Dr. Chwen-Yuen Angie Chen: I mean, if you have all of the access and you have everyone insured, that doesn't mean that you'll have the supply, which is the physician.
Felde: Family physicians – the doctors on the front lines of medicine – are in short supply. Ning Tang just graduated from Harvard Medical School. She's moving to California to begin private practice. She says she was one of only eight primary care physicians in her med school class.
Dr. Ning Tang: Most of us started really bright eyed and optimistic, thinking we were going to stay in primary care. There are very few of us (laughs) who are continuing into primary care. There's one going into cardiology, another one going into gastroenterology, another one going into hematology, oncology. This story is familiar across the country.
Felde: Dr. Tang says there's a reason the Marcus Welby-variety of family doctor is a dying breed:
Tang: We look at the current life of primary care physicians – our role models. And we see how tired they are. We see how frustrated they are dealing with insurance companies.

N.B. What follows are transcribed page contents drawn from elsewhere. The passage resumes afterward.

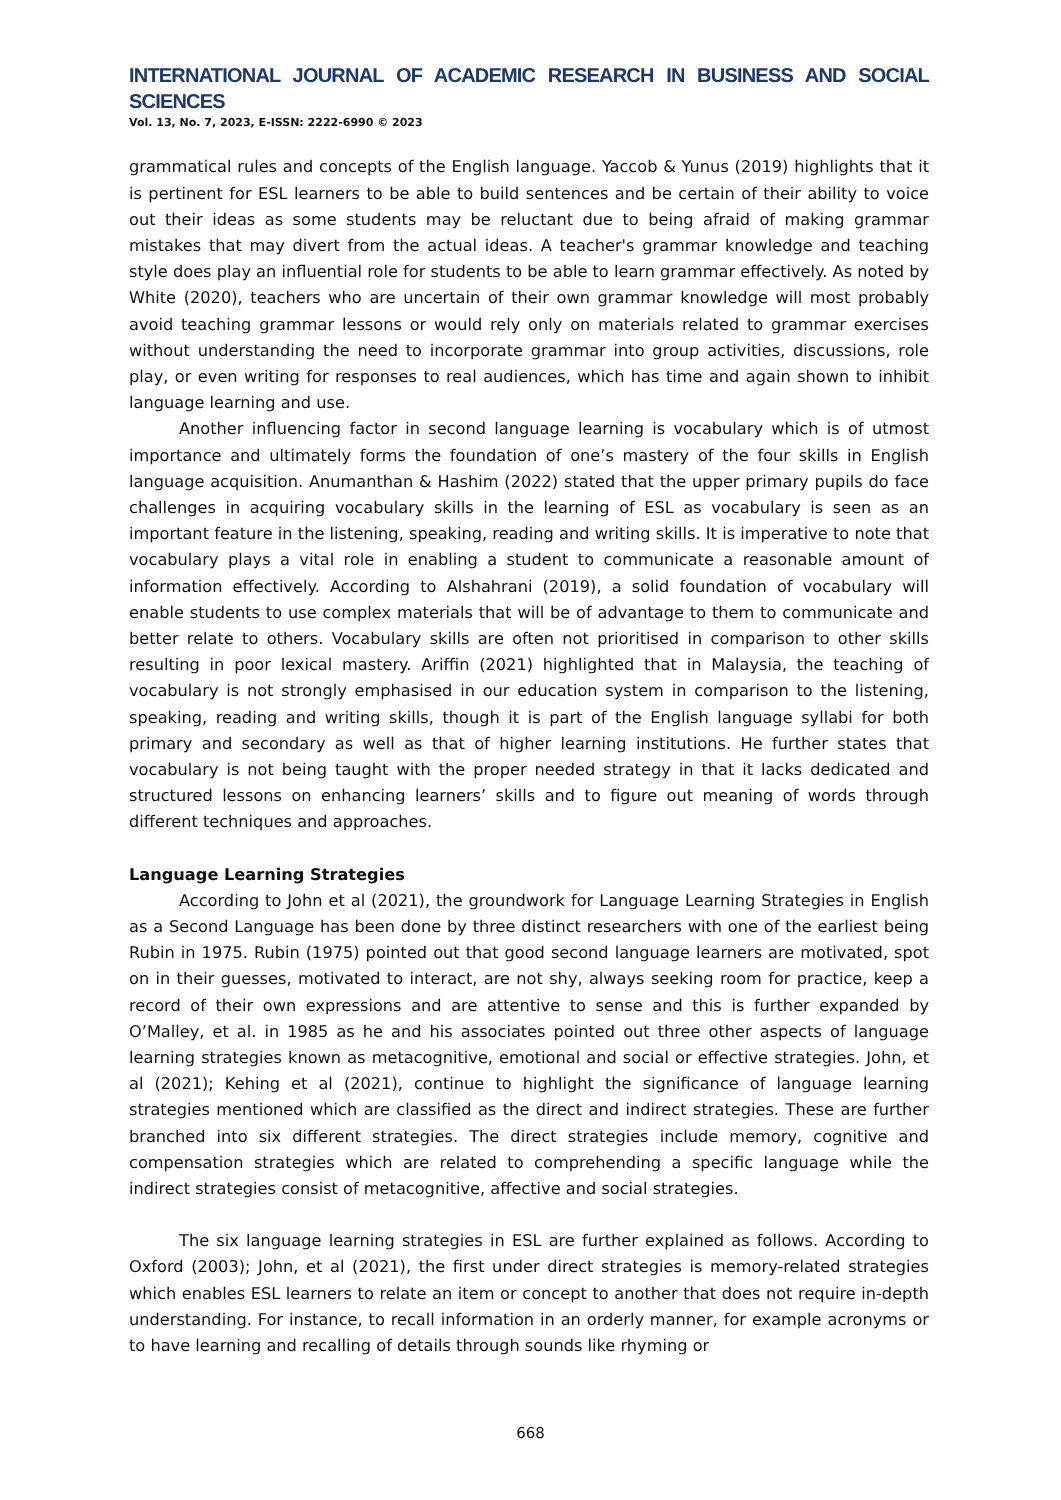INTERNATIONAL JOURNAL OF ACADEMIC RESEARCH IN BUSINESS AND SOCIAL SCIENCES
Vol. 13, No. 7, 2023, E-ISSN: 2222-6990 © 2023
grammatical rules and concepts of the English language. Yaccob & Yunus (2019) highlights that it is pertinent for ESL learners to be able to build sentences and be certain of their ability to voice out their ideas as some students may be reluctant due to being afraid of making grammar mistakes that may divert from the actual ideas. A teacher's grammar knowledge and teaching style does play an influential role for students to be able to learn grammar effectively. As noted by White (2020), teachers who are uncertain of their own grammar knowledge will most probably avoid teaching grammar lessons or would rely only on materials related to grammar exercises without understanding the need to incorporate grammar into group activities, discussions, role play, or even writing for responses to real audiences, which has time and again shown to inhibit language learning and use.
Another influencing factor in second language learning is vocabulary which is of utmost importance and ultimately forms the foundation of one’s mastery of the four skills in English language acquisition. Anumanthan & Hashim (2022) stated that the upper primary pupils do face challenges in acquiring vocabulary skills in the learning of ESL as vocabulary is seen as an important feature in the listening, speaking, reading and writing skills. It is imperative to note that vocabulary plays a vital role in enabling a student to communicate a reasonable amount of information effectively. According to Alshahrani (2019), a solid foundation of vocabulary will enable students to use complex materials that will be of advantage to them to communicate and better relate to others. Vocabulary skills are often not prioritised in comparison to other skills resulting in poor lexical mastery. Ariffin (2021) highlighted that in Malaysia, the teaching of vocabulary is not strongly emphasised in our education system in comparison to the listening, speaking, reading and writing skills, though it is part of the English language syllabi for both primary and secondary as well as that of higher learning institutions. He further states that vocabulary is not being taught with the proper needed strategy in that it lacks dedicated and structured lessons on enhancing learners’ skills and to figure out meaning of words through different techniques and approaches.
Language Learning Strategies
According to John et al (2021), the groundwork for Language Learning Strategies in English as a Second Language has been done by three distinct researchers with one of the earliest being Rubin in 1975. Rubin (1975) pointed out that good second language learners are motivated, spot on in their guesses, motivated to interact, are not shy, always seeking room for practice, keep a record of their own expressions and are attentive to sense and this is further expanded by O’Malley, et al. in 1985 as he and his associates pointed out three other aspects of language learning strategies known as metacognitive, emotional and social or effective strategies. John, et al (2021); Kehing et al (2021), continue to highlight the significance of language learning strategies mentioned which are classified as the direct and indirect strategies. These are further branched into six different strategies. The direct strategies include memory, cognitive and compensation strategies which are related to comprehending a specific language while the indirect strategies consist of metacognitive, affective and social strategies.
The six language learning strategies in ESL are further explained as follows. According to Oxford (2003); John, et al (2021), the first under direct strategies is memory-related strategies which enables ESL learners to relate an item or concept to another that does not require in-depth understanding. For instance, to recall information in an orderly manner, for example acronyms or to have learning and recalling of details through sounds like rhyming or
668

We see how they stay very late at night and still they go home and they're still not satisfied with the care that they deliver to their patients. And I don't think any one of us wants to go into medicine feeling like we did not help our patients in the way they really needed to be helped.
Felde: Long hours, fistfights with health insurance bean counters – and then, says Dr. Tang, there's the pay. She says primary care physicians earn half what cardiologists and oncologists do – and sometimes less than that. Dr. Tang says medical school can leave a new doctor with a quarter of a million dollars of student debt.
Tang: With that much student debt that we're looking at, why stay in primary care?
Felde: That's why Dr. Tang and three dozen other California doctors are lobbying Congress to support HR 2350, the "Preserving Patient Access to Primary Care Act."
Dr. Susan Sprau: It will help to improve the pipeline of primary care physicians by providing scholarship and loan repayment programs for primary care in critical shortage areas.
Felde: Dr. Susan Sprau of Santa Monica says the measure would also create pilot projects that pay doctors based on the quality of care they provide rather than number of patients they see. It all sounds great – but what will it cost? Dr. Sprau says she understands the cost worries.
Sprau: One of the things that I learned in my meeting with my, the congressional staff people, is that they're all concerned about not adding unnecessary costs to an already expensive system. And by increasing and supporting primary care, that is one good way to help control costs in the health care system.
Felde: HR 2350 has support from the 126,000 members of the American College of Physicians, the 93,000 members or the American Academy of Family Physicians, and many other medical groups. But many in Congress won't sign on until they know how much the measure's going to cost. They're waiting for an estimate from the Congressional Budget Office.